*Work order 1*
Duplicate the passage of the orthodontic implant study that opens with the words containing "The authors wish" and closes with "NIH Grant K25AG022464.".
*Work order 2*
In the orthodontic implant study, at what load did some implants with abutments 8 mm from the cortical plate fail?
*Work order 3*
According to the orthodontic implant study, why did it find 90° insertion most retentive when earlier reports favored 45° to the force?

*Document extract*
--------------------------------------------------

Regarding abutment distance to the cortical plate, our study confirms previous reports on the impact of abutment distance from the cortical plate.13,14 Implant abutments 6 mm from the cortical plate failed at loads as low as 375 grams and those inserted 8 mm from the plate failed at loads as low as 282 grams. With this pattern clearly established in our study, we recommend that implants are inserted so their abutment heads are as close to the cortical plate as possible. Unfortunately, in areas of thick tissue this is not possible and increased torquing arms will be created. Knowing this, we tested if increasing insertion depth would compensate on the occasions where abutment head distance needed to be increased. However, our data do not support a protective component to the increased insertion depth in these situations. Therefore, we cannot suggest that increasing depth of insertion will markedly increase retention in situations where longer torquing arms are required.

The results of our study on the angle of insertion differ from previously published reports.16 Though previous reports have recommended insertion angles with implants angled toward the force acted upon them, our study refutes these findings. In our study, failure of the extreme angles of 45° and 135° was found to occur within orthodontic force levels.20 Our study also showed that 90° insertion to the cortical plate is the most retentive insertion angle, contrary to previously published reports.16 While previous reports found 45° to the force to be the most retentive, failure was determined as total implant pull-out, well beyond the point at which the implant would be of clinical benefit. By defining failure as the point at which the anchor unit begins to move, it is clear a 90° insertion to the cortical plate is the most retentive. Whenever possible, implants should be placed at 90° to the cortical plate for maximum retention.

Oblique angles of 45° to the cortical plate also failed within orthodontic force levels.20 Because this off-axis insertion and load relationship led to significant loss of retention at less than 45%, the amount of force for the 90° insertion angle, this insertion angle is contraindicated when medium to heavy orthodontic force levels are used. Although previous studies recommend inserting implants at an extreme angle to the cortical plate to reduce the risk of root contact on insertion, this recommendation significantly reduces the amount of force the implant will withstand.11 In situations where root proximity is a concern, insertion site should be reconsidered or preimplant orthodontics should be conducted to facilitate root divergence. The results of all angular tests indicate placement of TADs at 90° is suggested for optimal retention.

While the results of this study are definitive, they are not without limitations. This study was conducted with bone analogs and simulated loading. While this design reduces confounding variables, clinical investigation of the principles germane to this study would increase understanding. Readers should also be mindful this study focused on a single insertion location, specifically chosen for the thin cortical plate and least dense cancellous bone of the maxillary premolar region, and did not evaluate the effects of static loading over long-term force application. Future investigations in areas of various hard and soft tissue anatomy are needed. Additionally, evaluations with different implant designs may prove to be beneficial, especially implants with tighter thread patterns and different pitches.

CONCLUSIONS

  • Increased insertion depth increases retention, though shorter implants should be sufficient in most orthodontic force systems if placed at 90° to the cortical plate.

  • Increased abutment distance from the cortical plate decreases retention.

  • Placement at 90° to the cortical plate is the most retentive insertion angle.

  • Insertion at an oblique angle from the line of force reduces retention.

Acknowledgments

The authors wish to thank Synthes, Ormco, and Dentaurum for donations of the implants used in this study. Partial support provided by NIH Grant K25AG022464.

--------------------------------------------------

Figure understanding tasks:

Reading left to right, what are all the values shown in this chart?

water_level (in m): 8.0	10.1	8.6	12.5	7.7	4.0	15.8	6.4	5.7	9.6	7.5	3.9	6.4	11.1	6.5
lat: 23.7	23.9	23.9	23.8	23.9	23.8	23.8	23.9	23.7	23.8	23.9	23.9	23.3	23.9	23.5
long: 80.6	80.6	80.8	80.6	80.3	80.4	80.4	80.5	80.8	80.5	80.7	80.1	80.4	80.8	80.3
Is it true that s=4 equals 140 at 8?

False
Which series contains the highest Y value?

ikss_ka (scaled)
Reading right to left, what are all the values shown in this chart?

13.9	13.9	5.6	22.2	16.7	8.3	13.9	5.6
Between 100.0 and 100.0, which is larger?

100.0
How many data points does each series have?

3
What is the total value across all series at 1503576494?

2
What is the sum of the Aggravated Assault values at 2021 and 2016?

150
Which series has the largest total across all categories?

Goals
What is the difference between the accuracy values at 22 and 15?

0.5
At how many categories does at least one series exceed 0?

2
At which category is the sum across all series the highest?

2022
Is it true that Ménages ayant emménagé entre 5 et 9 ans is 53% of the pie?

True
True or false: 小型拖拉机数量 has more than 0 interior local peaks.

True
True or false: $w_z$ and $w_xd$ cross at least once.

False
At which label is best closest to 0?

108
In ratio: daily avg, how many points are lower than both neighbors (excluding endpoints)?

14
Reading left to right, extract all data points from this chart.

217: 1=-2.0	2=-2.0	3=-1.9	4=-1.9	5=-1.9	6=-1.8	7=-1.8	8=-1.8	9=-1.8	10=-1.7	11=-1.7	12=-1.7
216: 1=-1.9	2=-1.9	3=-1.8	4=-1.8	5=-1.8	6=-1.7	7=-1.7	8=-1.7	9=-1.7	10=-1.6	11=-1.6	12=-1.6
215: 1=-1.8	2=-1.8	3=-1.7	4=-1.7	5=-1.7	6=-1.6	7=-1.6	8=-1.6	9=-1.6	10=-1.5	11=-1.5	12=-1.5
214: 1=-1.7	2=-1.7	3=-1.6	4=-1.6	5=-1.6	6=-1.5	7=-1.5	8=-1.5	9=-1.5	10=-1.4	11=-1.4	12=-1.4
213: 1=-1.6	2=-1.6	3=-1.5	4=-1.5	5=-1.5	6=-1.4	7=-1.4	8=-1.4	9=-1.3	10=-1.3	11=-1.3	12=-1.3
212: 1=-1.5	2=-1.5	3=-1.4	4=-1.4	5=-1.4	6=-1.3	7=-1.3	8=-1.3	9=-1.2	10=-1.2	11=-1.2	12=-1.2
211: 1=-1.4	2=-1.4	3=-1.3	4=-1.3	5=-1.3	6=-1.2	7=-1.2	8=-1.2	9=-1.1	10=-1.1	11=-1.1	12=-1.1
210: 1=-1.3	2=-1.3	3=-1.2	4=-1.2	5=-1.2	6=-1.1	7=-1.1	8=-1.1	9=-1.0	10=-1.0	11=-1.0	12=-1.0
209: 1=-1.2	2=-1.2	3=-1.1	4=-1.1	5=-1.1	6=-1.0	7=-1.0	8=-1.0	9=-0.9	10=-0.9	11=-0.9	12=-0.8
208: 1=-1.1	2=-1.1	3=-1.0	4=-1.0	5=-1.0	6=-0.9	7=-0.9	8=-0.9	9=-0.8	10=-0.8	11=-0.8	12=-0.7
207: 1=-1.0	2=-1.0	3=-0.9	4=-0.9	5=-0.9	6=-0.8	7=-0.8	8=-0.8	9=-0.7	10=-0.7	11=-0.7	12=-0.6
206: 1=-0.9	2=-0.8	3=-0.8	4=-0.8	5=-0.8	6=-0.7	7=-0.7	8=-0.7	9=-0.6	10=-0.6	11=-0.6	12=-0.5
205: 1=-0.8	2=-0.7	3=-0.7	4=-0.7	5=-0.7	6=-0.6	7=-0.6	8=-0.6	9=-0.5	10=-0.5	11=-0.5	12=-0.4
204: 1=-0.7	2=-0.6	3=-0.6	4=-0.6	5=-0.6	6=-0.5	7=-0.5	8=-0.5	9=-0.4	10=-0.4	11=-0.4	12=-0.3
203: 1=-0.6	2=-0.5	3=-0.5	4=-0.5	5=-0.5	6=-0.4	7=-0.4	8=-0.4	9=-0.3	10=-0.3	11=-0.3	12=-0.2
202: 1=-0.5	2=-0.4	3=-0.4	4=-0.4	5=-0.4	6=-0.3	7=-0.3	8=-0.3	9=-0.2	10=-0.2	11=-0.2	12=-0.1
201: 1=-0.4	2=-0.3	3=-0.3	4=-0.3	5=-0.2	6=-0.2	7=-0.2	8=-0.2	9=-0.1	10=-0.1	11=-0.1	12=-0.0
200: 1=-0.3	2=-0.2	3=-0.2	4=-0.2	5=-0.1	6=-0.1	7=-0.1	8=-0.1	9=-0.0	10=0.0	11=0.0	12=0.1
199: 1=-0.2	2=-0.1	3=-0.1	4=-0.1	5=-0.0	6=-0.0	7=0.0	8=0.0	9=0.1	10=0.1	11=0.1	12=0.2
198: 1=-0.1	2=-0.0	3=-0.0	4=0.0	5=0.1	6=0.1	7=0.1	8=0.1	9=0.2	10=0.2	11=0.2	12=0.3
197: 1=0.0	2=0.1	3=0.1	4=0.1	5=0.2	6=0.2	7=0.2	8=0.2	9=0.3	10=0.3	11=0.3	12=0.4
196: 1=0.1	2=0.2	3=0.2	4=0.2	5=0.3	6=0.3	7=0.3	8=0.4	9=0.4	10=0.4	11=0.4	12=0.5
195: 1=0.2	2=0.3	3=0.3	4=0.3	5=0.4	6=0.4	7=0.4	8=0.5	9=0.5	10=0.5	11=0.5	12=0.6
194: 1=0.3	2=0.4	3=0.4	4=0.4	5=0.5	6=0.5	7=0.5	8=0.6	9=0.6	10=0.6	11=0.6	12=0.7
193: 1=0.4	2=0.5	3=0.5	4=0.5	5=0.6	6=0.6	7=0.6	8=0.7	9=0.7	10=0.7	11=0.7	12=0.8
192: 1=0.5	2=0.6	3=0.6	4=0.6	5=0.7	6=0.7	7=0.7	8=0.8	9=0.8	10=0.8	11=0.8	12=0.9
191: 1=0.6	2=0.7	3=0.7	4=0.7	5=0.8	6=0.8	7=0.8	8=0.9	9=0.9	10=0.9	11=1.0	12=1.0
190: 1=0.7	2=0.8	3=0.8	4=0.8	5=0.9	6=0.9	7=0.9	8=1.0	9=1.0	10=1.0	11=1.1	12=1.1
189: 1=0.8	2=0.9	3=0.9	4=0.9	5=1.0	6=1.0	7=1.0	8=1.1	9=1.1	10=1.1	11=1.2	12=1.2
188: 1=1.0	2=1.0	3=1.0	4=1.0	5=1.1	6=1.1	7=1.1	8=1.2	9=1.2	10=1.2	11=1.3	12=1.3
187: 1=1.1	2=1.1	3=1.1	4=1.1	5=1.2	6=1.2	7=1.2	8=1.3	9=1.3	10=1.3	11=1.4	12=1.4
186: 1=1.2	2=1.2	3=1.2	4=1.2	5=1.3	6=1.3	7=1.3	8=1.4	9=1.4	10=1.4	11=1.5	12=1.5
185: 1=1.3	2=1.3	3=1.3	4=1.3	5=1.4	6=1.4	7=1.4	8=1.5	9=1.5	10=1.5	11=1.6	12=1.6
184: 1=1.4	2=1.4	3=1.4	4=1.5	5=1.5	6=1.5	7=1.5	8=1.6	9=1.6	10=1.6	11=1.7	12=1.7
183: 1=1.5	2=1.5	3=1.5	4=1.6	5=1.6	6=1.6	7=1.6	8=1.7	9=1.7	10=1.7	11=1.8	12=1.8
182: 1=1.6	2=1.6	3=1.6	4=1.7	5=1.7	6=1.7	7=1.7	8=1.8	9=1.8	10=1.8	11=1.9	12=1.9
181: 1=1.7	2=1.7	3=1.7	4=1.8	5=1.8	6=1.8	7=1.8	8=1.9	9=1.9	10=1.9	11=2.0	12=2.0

--------------------------------------------------

*Expected output 1*
The authors wish to thank Synthes, Ormco, and Dentaurum for donations of the implants used in this study. Partial support provided by NIH Grant K25AG022464.

*Expected output 2*
They failed at loads as low as 282 grams.

*Expected output 3*
The earlier reports defined failure as total implant pull-out, which is well beyond the point where the implant is of clinical benefit. This study defined failure as the point when the anchor unit begins to move, and by that measure a 90° insertion to the cortical plate was the most retentive.